Fans of early Talking Heads albums, listen up. This group of teenagers from Brisbane could be your favorite new band. The Goon Sax frontman Louis Forster sings with a David Byrne-like delivery when he says the line that won me over, to his tenuous lover: "Let's get nervous in your room again." That's the moment I turned up the volume.

As often as songs tackle the subject of love, (the wanting, the yearning, the rejection) what's often missing is earnestness. The Goon Sax are full of that and a dose of humor as well. "Make Time 4 Love" is a song about defeat. Louis Forster wrote to say it's also about "learning to live with yourself and accepting that everyone's impulses seem irrational to someone else."

Musically the Australian trio of James Harrison, Louis Forster and Riley Jones, takes creative impulse from '80s, punky dance bands. "It was really inspired by [the bands] ESG and Liquid, Liquid, who we were all listening to a whole lot.
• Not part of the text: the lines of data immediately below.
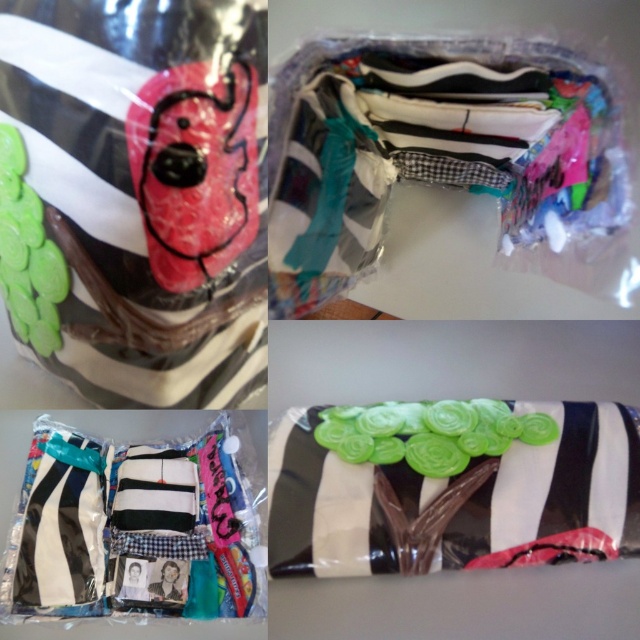
Based on the photo, is matte plastic chocolate cake at upper left bigger than matte black fabric at center?

Indeed, matte plastic chocolate cake at upper left has a larger size compared to matte black fabric at center.

Can you confirm if matte plastic chocolate cake at upper left is positioned above matte black fabric at center?

Indeed, matte plastic chocolate cake at upper left is positioned over matte black fabric at center.

The width and height of the screenshot is (640, 640). Identify the location of matte plastic chocolate cake at upper left. (136, 196).

Describe the element at coordinates (445, 150) in the screenshot. The width and height of the screenshot is (640, 640). I see `matte plastic bag at center` at that location.

Which is above, matte plastic bag at center or matte black fabric at center?

matte plastic bag at center is higher up.

What do you see at coordinates (445, 150) in the screenshot? I see `matte plastic bag at center` at bounding box center [445, 150].

Identify the location of matte plastic bag at center. (445, 150).

Is matte plastic chocolate cake at upper left further to the viewer compared to matte plastic bag at center?

No, it is not.

Who is more forward, (211,140) or (577,108)?

Point (211,140)

Looking at this image, who is more forward, [61,140] or [468,38]?

Point [61,140] is in front.

Find the location of `matte plastic chocolate cake at upper left`. matte plastic chocolate cake at upper left is located at coordinates (136, 196).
And we just wanted to make the song really dancey." In fact, Louis Forster's dad was in a band from that time period that did pretty well, The Go-Betweens.

The video for "Make Time 4 Love" is directed by Ryan Daniel Browne and is inspired in part by a 1926 animated German fairytale, The Adventures of Prince Achmed, as well as by the 1968 Hungarian animated short, The Kidnapping of the Sun and the Moon. "The video takes place in three worlds," says Louis Forster. "Wicked, regular, and a third - removed fantasy." It also draws some of its dark imagery from album art. "The album covers of Tilt and The Drift by Scott Walker were another critical clue for us, and Riley actually bought a copy of Tilt on tour which we listened to and it got us in the right head space."

The second album by The Goon Sax, We're Not Talking is out September 14.